I’ve realized presence is what separates children from adults, peace from suffering, enlightenment from mediocrity. Children live in the moment and, while they do ask questions, they generally accept things for what they are. Remember how long a year used to feel when you were nine years old? Adults on the other hand are constantly living in the past or in the future (two places that do not exist), judging and analyzing information as they receive it based on previous experience. With this in mind, I spent the last year building a bridge back to my youth, back to presence. I became dedicated to meditation, practicing yoga, journaling, reading oracle cards and burning sage (my husband jokes that our house smells like a church). I was trying so hard to connect to spirit and my inner voice which always felt slightly out of reach no matter how much progress I made. I never thought death would push me to where I needed to be. 

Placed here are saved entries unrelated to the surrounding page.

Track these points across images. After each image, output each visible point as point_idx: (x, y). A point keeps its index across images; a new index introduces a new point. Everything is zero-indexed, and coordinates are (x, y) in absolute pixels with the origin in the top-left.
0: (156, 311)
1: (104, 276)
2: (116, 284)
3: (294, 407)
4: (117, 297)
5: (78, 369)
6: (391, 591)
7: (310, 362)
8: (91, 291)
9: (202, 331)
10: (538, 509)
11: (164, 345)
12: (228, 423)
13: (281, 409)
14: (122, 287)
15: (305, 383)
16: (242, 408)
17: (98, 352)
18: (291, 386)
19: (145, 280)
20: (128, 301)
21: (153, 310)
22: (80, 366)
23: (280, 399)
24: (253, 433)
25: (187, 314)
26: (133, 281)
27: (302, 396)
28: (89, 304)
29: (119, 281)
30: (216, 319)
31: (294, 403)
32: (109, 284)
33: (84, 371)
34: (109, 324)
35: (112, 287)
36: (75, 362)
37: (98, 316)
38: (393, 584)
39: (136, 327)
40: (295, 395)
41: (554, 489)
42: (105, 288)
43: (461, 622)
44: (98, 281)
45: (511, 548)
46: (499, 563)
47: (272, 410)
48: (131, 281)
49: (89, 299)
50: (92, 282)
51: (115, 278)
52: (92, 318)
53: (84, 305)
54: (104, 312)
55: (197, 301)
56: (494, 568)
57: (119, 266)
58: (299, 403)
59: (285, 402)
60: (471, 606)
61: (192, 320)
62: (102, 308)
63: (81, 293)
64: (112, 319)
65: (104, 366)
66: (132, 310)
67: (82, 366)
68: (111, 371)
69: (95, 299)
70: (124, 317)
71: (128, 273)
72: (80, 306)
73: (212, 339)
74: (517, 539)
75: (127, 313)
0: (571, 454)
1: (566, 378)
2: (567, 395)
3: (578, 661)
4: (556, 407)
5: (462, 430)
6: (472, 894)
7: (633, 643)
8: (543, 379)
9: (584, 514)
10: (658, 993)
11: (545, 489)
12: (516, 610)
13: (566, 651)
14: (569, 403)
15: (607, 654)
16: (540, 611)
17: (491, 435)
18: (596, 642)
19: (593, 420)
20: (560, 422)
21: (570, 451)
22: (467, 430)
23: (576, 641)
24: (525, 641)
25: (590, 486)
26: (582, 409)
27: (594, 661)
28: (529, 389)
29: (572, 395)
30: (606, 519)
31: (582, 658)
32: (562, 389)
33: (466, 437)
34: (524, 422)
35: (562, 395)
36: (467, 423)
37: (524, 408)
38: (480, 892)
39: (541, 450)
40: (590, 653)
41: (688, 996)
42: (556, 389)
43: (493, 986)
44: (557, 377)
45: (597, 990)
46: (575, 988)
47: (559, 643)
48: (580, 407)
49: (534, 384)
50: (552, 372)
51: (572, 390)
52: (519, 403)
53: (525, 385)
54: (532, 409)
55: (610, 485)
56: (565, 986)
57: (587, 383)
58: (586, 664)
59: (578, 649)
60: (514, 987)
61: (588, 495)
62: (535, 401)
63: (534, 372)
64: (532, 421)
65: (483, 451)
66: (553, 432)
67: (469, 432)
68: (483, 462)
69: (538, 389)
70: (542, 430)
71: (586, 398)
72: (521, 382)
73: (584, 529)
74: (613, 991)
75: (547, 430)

After losing two grandmothers, a friend (the very medium who sent me on this path), and my family dog Levi, I felt pretty beaten down. It was a difficult year for this reason (and others - I’ll tell you about it some other time), but like a phoenix, I rose from the ashes with a new perspective on life. It might have been my uncontrollable sobbing at the first funeral that helped me clue in to my sensitivity to people and their emotions. Then, my vivid dreams of my grandmother Julienne that felt all too real to ignore. Finally, I started to feel presence during meditation and right before bed when my mind was most still. Somehow, I just knew: I reopened the lines of communication with my spirit guides - the old, and the new. And the less I judged myself for thinking what I knew to be true, the more activity I would get. The more I trusted the information, the more signs would manifest.

Steven Farmer puts it well in his book Earth Magic:

I think the biggest question that comes up when you’re thinking of spirit guides and trusting the information is, “is it just my imagination?” My answer is of course it is.“Imagination… it’s something that extends beyond our mind and immediate physical realm and into the expansive field of interconnected energy that’s around us at all times. Imagination is that miraculous ability to extend beyond our usual self and into the etheric field.”

Imagination allows us the ability to reach beyond the capability of our rational minds. Children, having the most active imaginations, are therefore easily connected to the other side. They haven't been conditioned to ignore the information when it comes up. And that’s the trick when communicating with spirit: allow the information to present itself, and trust its validity. Like a child, leave the ego out of it and meet everything and everyone with love and curiosity. Of course, there are some things you'll need to question, but observing all information will show you there are some things you just can't make up. My ability to discern what is real from what is a construct of my ego has come with practice, but I can share a trick: “when you know, you know.”  You'll feel it in your core.

The other piece of the puzzle is more complicated. I’m still working on trusting my inner authority, which ironically is more challenging than believing in spirit guides. Trusting your inner voice and living in your truth is tough because it takes discipline. You need to check in regularly to see if your decisions align with your values. If you don’t give your heart a chance to weigh in, your mind will take over. It's like living in auto-pilot. I live by the following statement: Life is a tug-of-war between doing what is “right” and what is “easy.” 

*huge exhale*

I feel like I’ve just done a huge information dump and it feels SO good. I feel lighter, and that’s because writing this blog post is aligned to my inner truth - it feels right even when my ego is yelling “No! No! No!” in the background. My biggest lesson thus far is that spirit is all around us. From the second we are born up until the ever-after. Whether you recognize it or not, you’re surrounded. And you yourself are “of spirit.” I can’t tell you the easiest way to tap into your childhood curiosity, the pitch of your inner voice, or why you can’t seem to connect to Grandpa Charles, but I can tell you that no one knows the truth better than you. You are the only authority you need. And when you’re ready, spirit will be waiting.